Cell C, South Africa’s third largest mobile operator by subscribers, has announced that its revenues for the twelve months ended 31 December 2010 increased 5% year-on-year, to ZAR10.2 billion (USD1.4 billion) on the back of strong customer growth. Service revenues for the period increased 4% to ZAR9.3 billion, whilst earnings before interest, tax, depreciation and amortisation (EBITDA) remained unchanged at ZAR1.4 billion, largely due to costs relating to increased infrastructure and re-branding activities. However, nine years after its launch, the cellco has yet to record its first net profit; no figures on operating or net losses were provided.
In operational terms Cell C increased its customer base by 12% year-on-year, reaching 8.2 million customers by end-December 2010. Pre-paid growth proved particularly significant for the company, with pay-as-you-go subscribers growing 17% year-on-year.

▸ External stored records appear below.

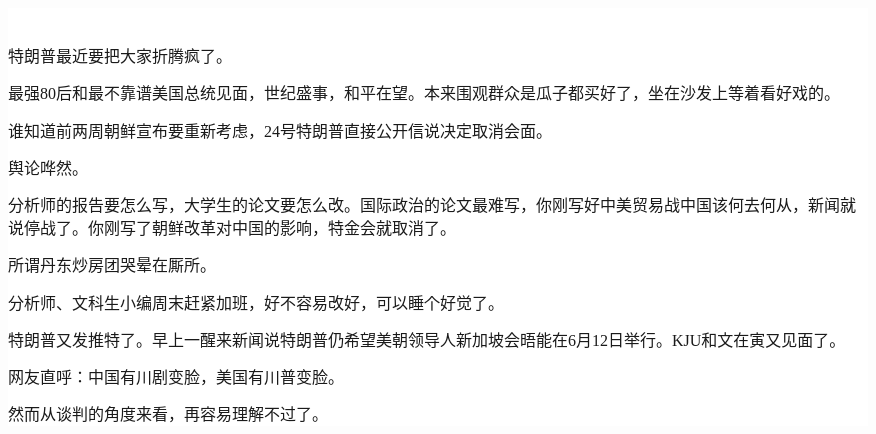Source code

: </p>
<p style="white-space: normal;">
<span style="font-family: 华文楷体;font-size: 16px;">
</span>
<br/>
<span style="font-size: 16px;font-family: 华文楷体;">
</span>
</p>
<p style="white-space: normal;">
<span style="font-size: 16px;font-family: 华文楷体;">
          特朗普最近要把大家折腾疯了。
         </span>
</p>
<p style="white-space: normal;">
<span style="font-size: 16px;font-family: 华文楷体;">
          最强80后和最不靠谱美国总统见面，世纪盛事，和平在望。本来围观群众是瓜子都买好了，坐在沙发上等着看好戏的。
         </span>
</p>
<p style="white-space: normal;">
<span style="font-size: 16px;font-family: 华文楷体;">
          谁知道前两周朝鲜宣布要重新考虑，24号特朗普直接公开信说决定取消会面。
         </span>
</p>
<p style="white-space: normal;">
<span style="font-size: 16px;font-family: 华文楷体;">
          舆论哗然。
         </span>
</p>
<p style="white-space: normal;">
<span style="font-size: 16px;font-family: 华文楷体;">
          分析师的报告要怎么写，大学生的论文要怎么改。国际政治的论文最难写，你刚写好中美贸易战中国该何去何从，新闻就说停战了。你刚写了朝鲜改革对中国的影响，特金会就取消了。
         </span>
</p>
<p style="white-space: normal;">
<span style="font-size: 16px;font-family: 华文楷体;">
          所谓丹东炒房团哭晕在厮所。
         </span>
</p>
<p style="white-space: normal;">
<span style="font-size: 16px;font-family: 华文楷体;">
          分析师、文科生小编周末赶紧加班，好不容易改好，可以睡个好觉了。
         </span>
</p>
<p style="white-space: normal;">
<span style="font-size: 16px;font-family: 华文楷体;">
          特朗普又发推特了。早上一醒来新闻说特朗普仍希望美朝领导人新加坡会晤能在6月12日举行。KJU和文在寅又见面了。
         </span>
</p>
<p style="white-space: normal;">
<span style="font-size: 16px;font-family: 华文楷体;">
          网友直呼：中国有川剧变脸，美国有川普变脸。
         </span>
</p>
<p style="white-space: normal;">
<span style="font-size: 16px;font-family: 华文楷体;">
</span>
</p>
<p style="white-space: normal;">
<span style="font-size: 16px;font-family: 华文楷体;">
          然而从谈判的角度来看，再容易理解不过了。
         </span>
</p>
<p style="white-space: normal;">
<span style="font-size: 16px;font-family: 华文楷体;">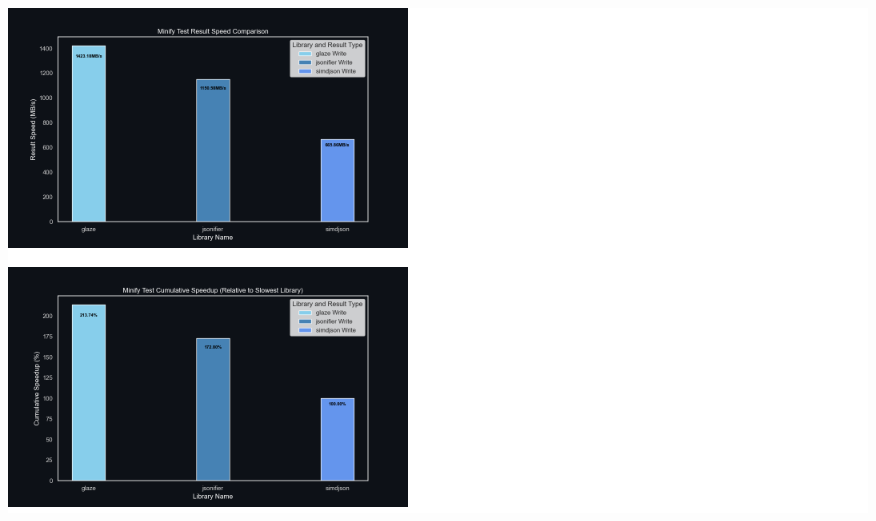 <p align="left"><a href="https://github.com/RealTimeChris/Json-Performance/blob/main/Graphs/MacOS-CLANG/Minify%20Test_Results.png" target="_blank"><img src="https://github.com/RealTimeChris/Json-Performance/blob/main/Graphs/MacOS-CLANG/Minify%20Test_Results.png?raw=true" 
alt="" width="400"/></p>
<p align="left"><a href="https://github.com/RealTimeChris/Json-Performance/blob/main/Graphs/MacOS-CLANG/Minify%20Test_Cumulative_Speedup.png" target="_blank"><img src="https://github.com/RealTimeChris/Json-Performance/blob/main/Graphs/MacOS-CLANG/Minify Test_Cumulative_Speedup.png?raw=true" 
alt="" width="400"/></p>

Further, customer churn decreased by 14% y-o-y. Meanwhile, blended average revenue per user (ARPU) rose 6% to ZAR99 a month. After launching its HSPA+ network in August 2010, Cell C saw its total data subscriber base reach 120,000 by end-June 2011. The cellco’s HSPA+ network now covers 15 major cities and their surrounding areas, giving the operator population coverage of approximately 63%. In the next twelve weeks, Cell C expects to extend its 3.5G network to a number of additional municipalities, including: Paarl, Wellington and Kroonstad.
Announcing the results, non-executive chairman and acting CEO, Simon Duffy, commented: ‘As the board, we are pleased with the performance and progress that Cell C has made over the last year. We are half way through the revitalisation programme. We will continue to drive it forward and to keep Cell C top-of-mind for customers. The board remains committed to the transformation strategy put in place last year’.